Linda Seeligsohn Rice, 68, of Devon, a founding member, former office manager, and past president of Temple Brith Achim in King of Prussia, died Thursday, April 1, of breast cancer at Bryn Mawr Terrace.
In 1970, Mrs. Rice and her husband, Howard, were among the young couples who decided to establish a reform synagogue in the Valley Forge area.
"There were about 22 of us, and we either had no children or had just started having children," Mrs.
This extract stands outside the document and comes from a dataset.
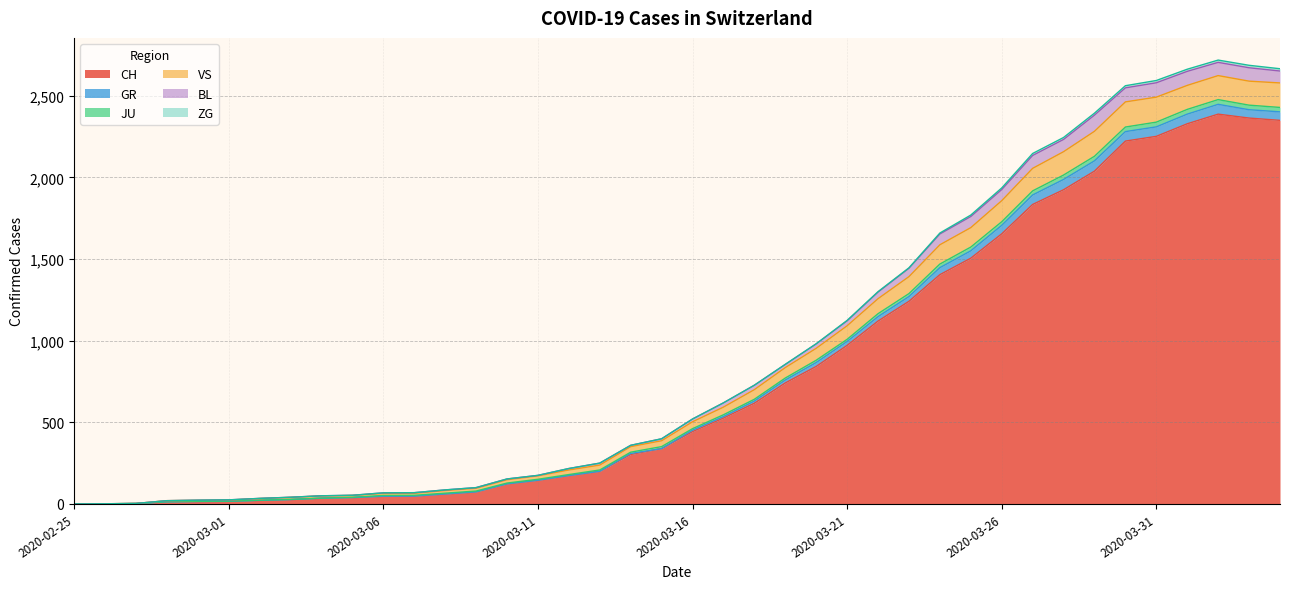

At which category does CH reach its first local peak?

2020-04-02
Rice told an Inquirer reporter in 1994. The first meeting for what would become Temple Brith Achim was in 1971 in Valley Forge Presbyterian Church.
After years of using various local venues for services and religious school, Temple Brith Achim dedicated its own building on South Gulph Road in King of Prussia in 1982. An addition was built in 1988 to house a social hall, a kitchen, office space, and classrooms. Two years ago, a new wing for an education center was completed.
Mrs. Rice served a term as president of Temple Brith Achim in the 1980s, and for 15 years, until the late 1990s, she was the synagogue's office manager. She remained active as a volunteer, heading the synagogue's Web site committee and its Torah restoration committee, her husband said.
In 1994, she told an Inquirer reporter that Brith Achim had come full circle for her in a personal way. "My son, Mark, who was in the first Hebrew school class, was the first member of that group to get married in the sanctuary this year," she said.
Mrs. Rice grew up in South Africa. In 1961 she joined her sister, Sandy, in Philadelphia. She took a secretarial job at Philip Klein Advertising in Center City, where she met her future husband, a copywriter there. "She went home and told her sister she had met the man she was going to marry," he said.
Mrs. Rice was later a secretary at Peirce Business School in Philadelphia and at Word Systems in Bala Cynwyd.
While raising her children, she was a volunteer at Caley Road Elementary School in King of Prussia. More recently, she volunteered at Women's Resource Center in Wayne, which provides counseling and legal and educational services to women.
Mrs. Rice enjoyed reading, the theater, and travel, and was a huge Phillies fan, her husband said.
In addition to her husband of 48 years, son, and sister, she is survived by a daughter, Cheryl Rice-Wohlstetter, and four grandchildren.
A funeral is scheduled for 10 a.m. Wednesday, April 7, at Temple Brith Achim, 481 S. Gulph Rd., King of Prussia. Burial will be in Haym Salomon Memorial Park, Frazer.